Inspired by Seattle’s tours, she decided it was time Kitsap had its own version. And, like many business owners, the Boyles tired of working intense jobs for many years. The move to Suquamish was meant to slow things down. For three and a half years Jean Boyle continued to commute to her senior management job across the sound, but landed a position with the Kitsap Peninsula Visitor and Convention Bureau as the director of tourism development, ending her commuting days.
Jim Boyle was a U.S. Secret Service Special Agent in Virginia and was then transferred to Washington. After semi-retiring in 1992 to start his own international security consulting company, he fully retired five years ago on the shores of Suquamish.
When Jean Boyle left the Visitor and Convention Bureau after eight years, in September 2009, she began work on Kitsap Tours.
“She has so much energy about it. I love this area and I like to talk about it and Jean does too,” Jim Boyle said.
Once Jean Boyle started to put out feelers for interest, the response was a positive one.
To promote the business, she created brochures and strategically placed them in areas where she thought tourists would notice, with a strong focus on the ferry terminals.
The Boyles welcome visitors to North Kitsap at the Bainbridge ferry terminal and can shuttle up to 12 people on full- or half-day tours of North Kitsap. The tours offer the history and heritage of Bainbridge Island, Suquamish, Poulsbo and Port Gamble. Visitors can choose between three scheduled tours, specialty tours or custom tours with a wide range of activities, including a two-hour tour of the Bloedel Reserve on Bainbridge or an electric boat tour or kayaking in Poulsbo.
“I think almost any tour is going to have an element of Poulsbo ... because Poulsbo’s unique, it’s authentic, it’s healthy,” Jean Boyle said.

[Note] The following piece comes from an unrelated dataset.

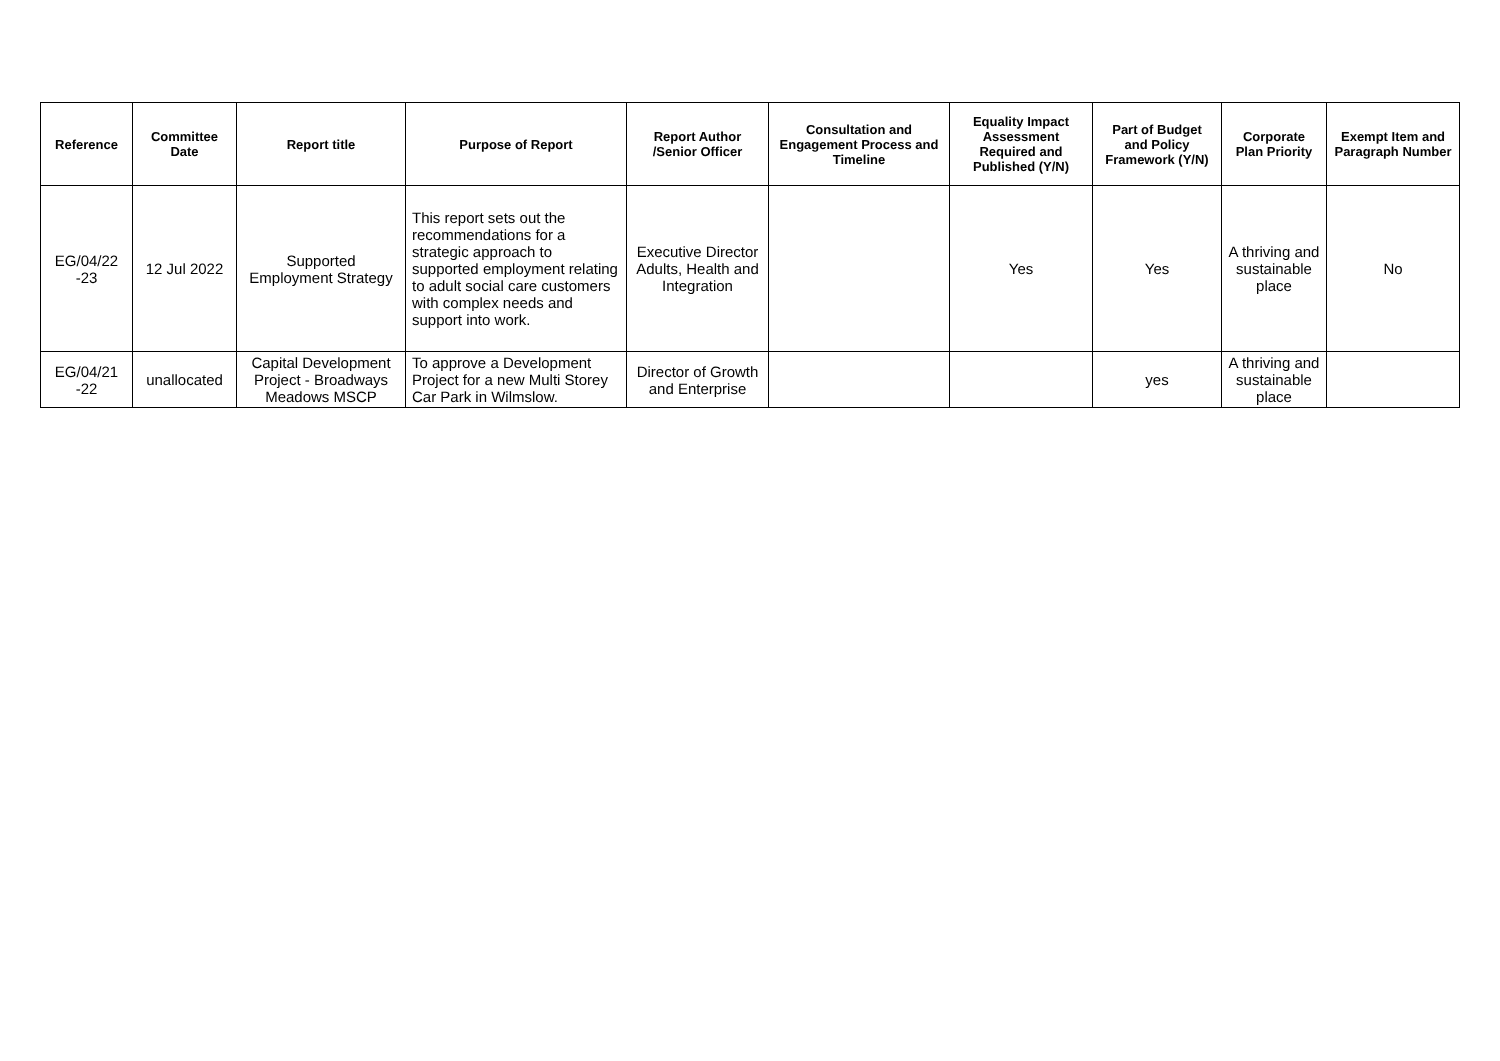| Reference | Committee Date | Report title | Purpose of Report | Report Author /Senior Officer | Consultation and Engagement Process and Timeline | Equality Impact Assessment Required and Published (Y/N) | Part of Budget and Policy Framework (Y/N) | Corporate Plan Priority | Exempt Item and Paragraph Number |
| --- | --- | --- | --- | --- | --- | --- | --- | --- | --- |
| EG/04/22 -23 | 12 Jul 2022 | Supported Employment Strategy | This report sets out the recommendations for a strategic approach to supported employment relating to adult social care customers with complex needs and support into work. | Executive Director Adults, Health and Integration | | Yes | Yes | A thriving and sustainable place | No |
| EG/04/21 -22 | unallocated | Capital Development Project - Broadways Meadows MSCP | To approve a Development Project for a new Multi Storey Car Park in Wilmslow. | Director of Growth and Enterprise | | | yes | A thriving and sustainable place | |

The specialty tours can revolve around a variety of themes: photo safaris, artists’ studios, culinary, agricultural, military or Native American history, to name a few.
“I want people to experience things,” Jean Boyle said.
While the tours will always start at the Bainbridge ferry, they have optional endings decided on by the participants. Visitors can end the day at Suquamish’s Clearwater Casino, in the town of Winslow (a short walk to the ferry) or be returned to the ferry in time for evening activities in Seattle. No matter where the tours end, the Boyles have vowed to ensure people get back to the ferry, Jean Boyle said.
“The planning worked, people have worked,” Jean Boyle said. “Everything’s been good and we provide the umbrellas.”